Mehr oder weniger. Anna Zeitler-Schlöder und Palliativmediziner Wolfgang Brunn-Schulte-Wissing werden da etwas deutlicher. Sicher, es gebe Altenheime, die bemühten sich. Aber viele täten sich da schwer. Oft seien dort die Mitarbeiter unsicher oder würden nicht so genau hinschauen, hat Anna Zeitler-Schlöder festgestellt.
"Wenn ich dann nach belastenden Symptomen zum Beispiel frage, dann können die mir zwar die Symptome nennen, haben aber nicht unbedingt von sich aus eine Idee dazu. Sondern, ja das ist halt so, in einer Sterbesituation ist halt oft jemand unruhig. Da sind die nicht geschult und nicht darauf vorbereitet, was man aber auch bei Unruhe zum Beispiel halt auch machen könnte. Da ist noch viel Bedarf."
"Die Fluktuation in den Pflegeheimen allein. Die stehen unter wahnsinnigem finanziellem Druck. Und wenn dann, wie hier zum Beispiel in Rheine, Personal für Pflegeheime angefahren werden muss auf Grund von Krankheitsbeständen oder anderem, aus 200 Kilometer Umkreis, dann kann diese Struktur allein schon gar nicht dazu reichen, um in der höheren Konsequenz palliativ zu Versorgende sicherzustellen."
Die Probleme sind schon lange bekannt. Ist es angesichts des Pflegenotstands dennoch möglich, in Altenheimen eine eigene würdevolle Sterbe- und Abschiedskultur zu entwickeln? Eine aktuelle Studie von Gießener Wissenschaftlern stellt fest, dass Sterbende sehr unterschiedlich in den Häusern versorgt werden.
Ein Drittel der befragten Pfleger etwa kritisierte, dass Bewohner in ihrer letzten Phase allein gelassen oder ihre Schmerzen nicht ausreichend behandelt würden.
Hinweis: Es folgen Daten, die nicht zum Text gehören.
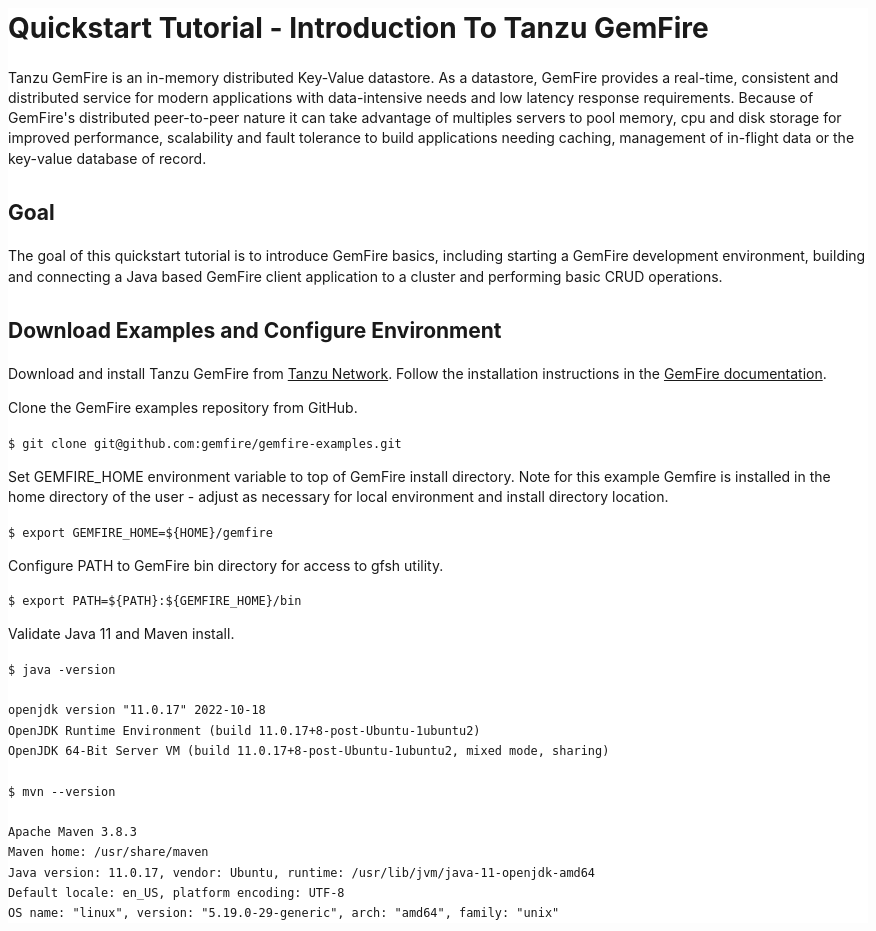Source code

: 

# Quickstart Tutorial - Introduction To Tanzu GemFire

Tanzu GemFire is an in-memory distributed Key-Value datastore.  As a datastore, GemFire provides a real-time, consistent and distributed service for modern applications with data-intensive needs and low latency response requirements. Because of GemFire's distributed peer-to-peer nature it can take advantage of multiples servers to pool memory, cpu and disk storage for improved performance, scalability and fault tolerance to build applications needing caching, management of in-flight data or the key-value database of record.

## Goal

The goal of this quickstart tutorial is to introduce GemFire basics, including starting a GemFire development environment, building and connecting a Java based GemFire client application to a cluster and performing basic CRUD operations.

## Download Examples and Configure Environment

Download and install Tanzu GemFire from [Tanzu Network](https://network.tanzu.vmware.com). Follow the installation instructions in the [GemFire documentation](https://docs.vmware.com/en/VMware-GemFire/index.html).

Clone the GemFire examples repository from GitHub.

```text
$ git clone git@github.com:gemfire/gemfire-examples.git
```

Set GEMFIRE_HOME environment variable to top of GemFire install directory. Note for this example Gemfire is installed in the home directory of the user - adjust as necessary for local environment and install directory location.

```text
$ export GEMFIRE_HOME=${HOME}/gemfire
```

Configure PATH to GemFire bin directory for access to gfsh utility.

```text
$ export PATH=${PATH}:${GEMFIRE_HOME}/bin
```

Validate Java 11 and Maven install.

```text
$ java -version

openjdk version "11.0.17" 2022-10-18
OpenJDK Runtime Environment (build 11.0.17+8-post-Ubuntu-1ubuntu2)
OpenJDK 64-Bit Server VM (build 11.0.17+8-post-Ubuntu-1ubuntu2, mixed mode, sharing)

$ mvn --version

Apache Maven 3.8.3
Maven home: /usr/share/maven
Java version: 11.0.17, vendor: Ubuntu, runtime: /usr/lib/jvm/java-11-openjdk-amd64
Default locale: en_US, platform encoding: UTF-8
OS name: "linux", version: "5.19.0-29-generic", arch: "amd64", family: "unix"
```
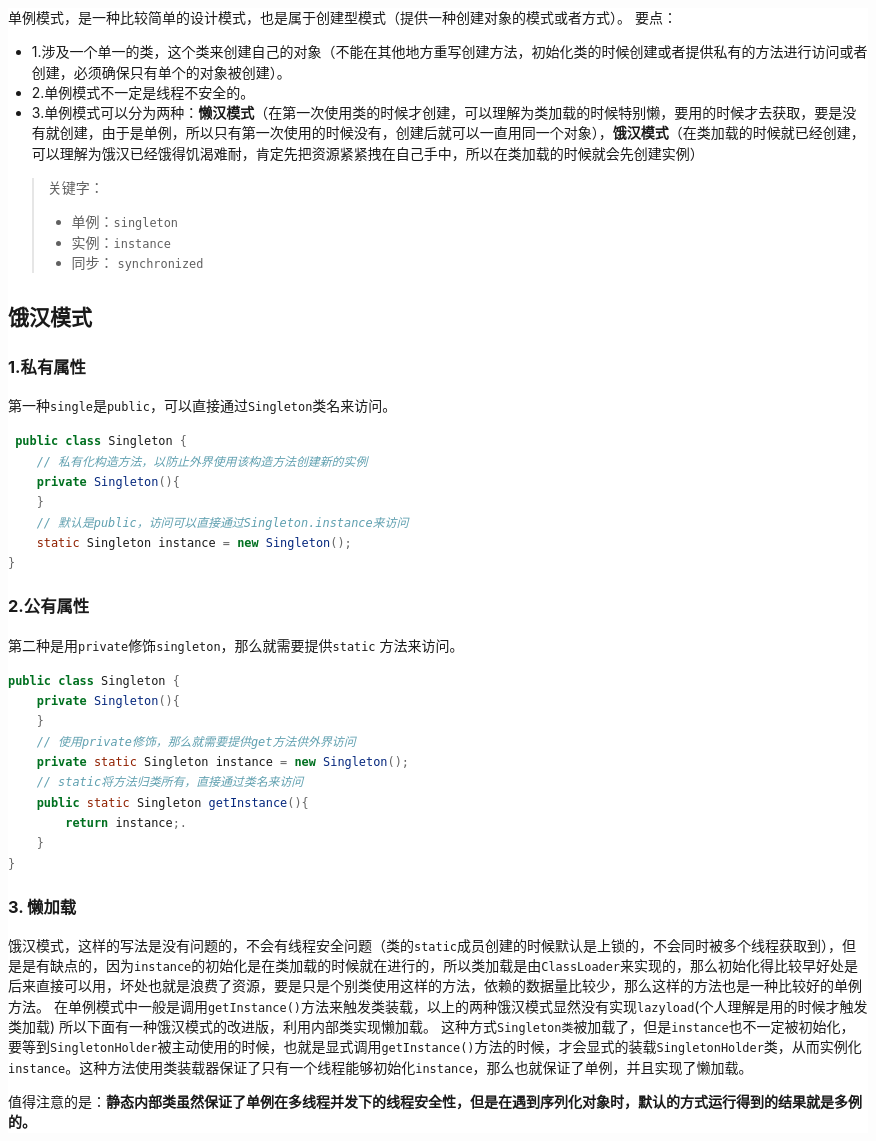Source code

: 单例模式，是一种比较简单的设计模式，也是属于创建型模式（提供一种创建对象的模式或者方式）。
要点：

- 1.涉及一个单一的类，这个类来创建自己的对象（不能在其他地方重写创建方法，初始化类的时候创建或者提供私有的方法进行访问或者创建，必须确保只有单个的对象被创建）。
-  2.单例模式不一定是线程不安全的。
- 3.单例模式可以分为两种：**懒汉模式**（在第一次使用类的时候才创建，可以理解为类加载的时候特别懒，要用的时候才去获取，要是没有就创建，由于是单例，所以只有第一次使用的时候没有，创建后就可以一直用同一个对象），**饿汉模式**（在类加载的时候就已经创建，可以理解为饿汉已经饿得饥渴难耐，肯定先把资源紧紧拽在自己手中，所以在类加载的时候就会先创建实例）

 > 关键字：
 > * 单例：`singleton`
 > * 实例：`instance`
 > * 同步： `synchronized`


## 饿汉模式
### 1.私有属性
 第一种`single`是`public`，可以直接通过`Singleton`类名来访问。
```java
 public class Singleton {
    // 私有化构造方法，以防止外界使用该构造方法创建新的实例
    private Singleton(){
    }
    // 默认是public，访问可以直接通过Singleton.instance来访问
    static Singleton instance = new Singleton();
}
```

### 2.公有属性
第二种是用`private`修饰`singleton`，那么就需要提供`static` 方法来访问。
```java
public class Singleton {
    private Singleton(){
    }
    // 使用private修饰，那么就需要提供get方法供外界访问
    private static Singleton instance = new Singleton();
    // static将方法归类所有，直接通过类名来访问
    public static Singleton getInstance(){
        return instance;.
    }
}
```

### 3. 懒加载
饿汉模式，这样的写法是没有问题的，不会有线程安全问题（类的`static`成员创建的时候默认是上锁的，不会同时被多个线程获取到），但是是有缺点的，因为`instance`的初始化是在类加载的时候就在进行的，所以类加载是由`ClassLoader`来实现的，那么初始化得比较早好处是后来直接可以用，坏处也就是浪费了资源，要是只是个别类使用这样的方法，依赖的数据量比较少，那么这样的方法也是一种比较好的单例方法。
 在单例模式中一般是调用`getInstance()`方法来触发类装载，以上的两种饿汉模式显然没有实现`lazyload`(个人理解是用的时候才触发类加载)
 所以下面有一种饿汉模式的改进版，利用内部类实现懒加载。
 这种方式`Singleton类`被加载了，但是`instance`也不一定被初始化，要等到`SingletonHolder`被主动使用的时候，也就是显式调用`getInstance()`方法的时候，才会显式的装载`SingletonHolder`类，从而实例化`instance`。这种方法使用类装载器保证了只有一个线程能够初始化`instance`，那么也就保证了单例，并且实现了懒加载。

 值得注意的是：**静态内部类虽然保证了单例在多线程并发下的线程安全性，但是在遇到序列化对象时，默认的方式运行得到的结果就是多例的。**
Wenn Anna Zeitler-Schlöder sich in Alten- und Pflegeheimen umhört, stößt sie oft auf großes Verständnis für ihr Anliegen und: auf ein schlechtes Gewissen.
"Die sagen, wir können das hier nicht umsetzen, wir sind zu zweit in der Schicht. Das ist nicht so, dass sie nicht wollen. Das ist wirklich oft, dass sie nicht können und einfach das abarbeiten, was sie können. Und nicht links und rechts gucken, um sich auch ein Stück selber zu schützen."
Das neue Hospiz- und Palliativgesetz: ein Schritt in die richtige Richtung
Dennoch: Margret Lemke, die Leiterin des Caritas-Marienstifts, und Palliativpfleger Christoph Schneider sind überzeugt: Auch in einem Heim kann man die letzte Phase im Sinne des Sterbenden gestalten. Das neue Hospiz- und Palliativgesetz sei ein Schritt in die richtige Richtung.
"Mein ganz großer Wunsch ist, dass man ab dem Zeitpunkt, wo jemand palliativ eingestuft wird, auch einen anderen Personalschlüssel ansetzt. Ich kann auch immer wieder nur appellieren: Das geht nicht zum Nulltarif. Es gehört sehr viel Engagement dazu. Es gehört Offenheit dazu, die Berufsgruppen müssen aufeinander zugehen, aber es muss auch Fortbildung stattfinden."
Maria Niemann fühlt sich gut aufgehoben im Marienstift. Angst vor dem Tod hat sie nicht. Aber sicherheitshalber möchte sie eine Patientenverfügung verfassen.
"Mein Mann, der ist an Geräte angeschlossen worden. Der war schon samstags weg und dann kam die Schwester angerannt, sollen wir ihn wiederholen? Und wir haben alle gerufen, ja. Und am anderen Tag war er doch gestorben. So an Schläuche und so. Es ist wirklich nicht schön. Dann lieber gleich."
Sie weiß, ihre Familie wird, wenn irgend möglich, bei ihr sein. Christoph Schneider hat schon oft so einen Abschied erlebt im Marienstift.
"Da haben wir ja ein Bett für solche Fälle. Viele wollen einfach nur dabei sitzen. Oder sitzen in dem Liegesessel. Da wird dann gelebt zusammen. Auch im letzten Moment sind dann alle da. Es gibt da Raum für. Und das erlebe ich als ganz natürlich und sehr positiv."